▶ **TASK OBJECTIVE**: Return only the lines of the data below from the line with "[website]: https://codewithroman.netlify.app/" up to and including the line with "## eduroam Wi-Fi Area in Korea", exactly as written, with the pictures omitted.

▶ **DATASET RECORDS**:
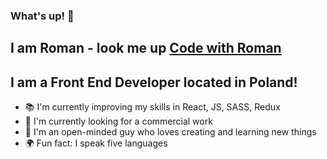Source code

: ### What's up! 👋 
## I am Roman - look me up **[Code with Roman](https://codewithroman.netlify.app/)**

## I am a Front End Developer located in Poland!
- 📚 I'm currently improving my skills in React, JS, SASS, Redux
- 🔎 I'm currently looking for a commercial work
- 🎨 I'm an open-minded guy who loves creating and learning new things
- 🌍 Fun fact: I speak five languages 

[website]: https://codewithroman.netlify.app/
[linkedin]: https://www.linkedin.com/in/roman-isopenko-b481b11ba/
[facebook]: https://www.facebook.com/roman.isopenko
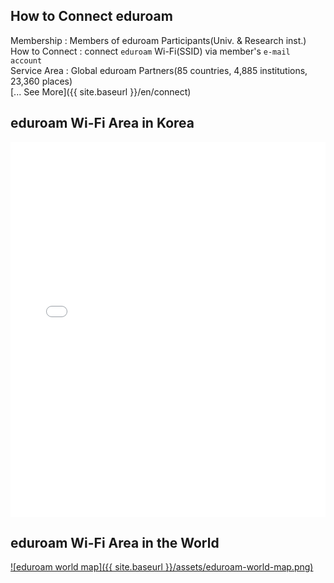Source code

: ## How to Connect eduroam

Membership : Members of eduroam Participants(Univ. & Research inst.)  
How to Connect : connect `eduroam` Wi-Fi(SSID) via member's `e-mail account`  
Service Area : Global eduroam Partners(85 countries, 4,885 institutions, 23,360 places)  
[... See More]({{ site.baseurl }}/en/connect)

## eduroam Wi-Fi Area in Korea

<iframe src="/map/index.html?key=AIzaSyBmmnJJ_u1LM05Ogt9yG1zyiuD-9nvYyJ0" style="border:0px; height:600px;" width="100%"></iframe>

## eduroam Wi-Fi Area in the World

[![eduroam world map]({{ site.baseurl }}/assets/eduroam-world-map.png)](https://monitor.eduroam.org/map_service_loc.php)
...
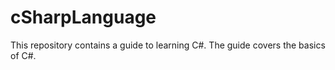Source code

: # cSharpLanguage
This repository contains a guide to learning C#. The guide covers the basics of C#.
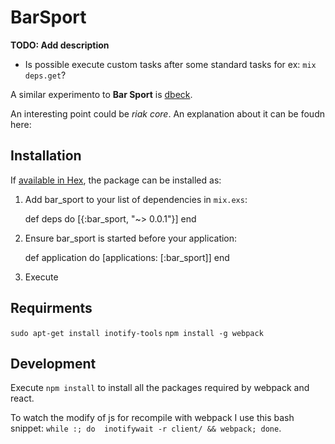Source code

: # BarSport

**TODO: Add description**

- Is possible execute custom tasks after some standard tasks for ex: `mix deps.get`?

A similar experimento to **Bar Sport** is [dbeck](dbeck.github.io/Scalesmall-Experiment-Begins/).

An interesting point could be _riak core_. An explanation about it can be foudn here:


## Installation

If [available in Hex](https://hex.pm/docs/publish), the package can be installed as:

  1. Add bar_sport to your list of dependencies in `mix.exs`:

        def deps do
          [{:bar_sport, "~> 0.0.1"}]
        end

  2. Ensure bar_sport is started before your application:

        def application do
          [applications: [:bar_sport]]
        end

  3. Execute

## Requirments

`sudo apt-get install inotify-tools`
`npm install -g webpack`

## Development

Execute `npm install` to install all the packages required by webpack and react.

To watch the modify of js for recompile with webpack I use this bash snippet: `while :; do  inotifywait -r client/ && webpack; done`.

▶ **SOLUTION**:
[website]: https://codewithroman.netlify.app/
[linkedin]: https://www.linkedin.com/in/roman-isopenko-b481b11ba/
[facebook]: https://www.facebook.com/roman.isopenko
Source code

: ## How to Connect eduroam

Membership : Members of eduroam Participants(Univ. & Research inst.)  
How to Connect : connect `eduroam` Wi-Fi(SSID) via member's `e-mail account`  
Service Area : Global eduroam Partners(85 countries, 4,885 institutions, 23,360 places)  
[... See More]({{ site.baseurl }}/en/connect)

## eduroam Wi-Fi Area in Korea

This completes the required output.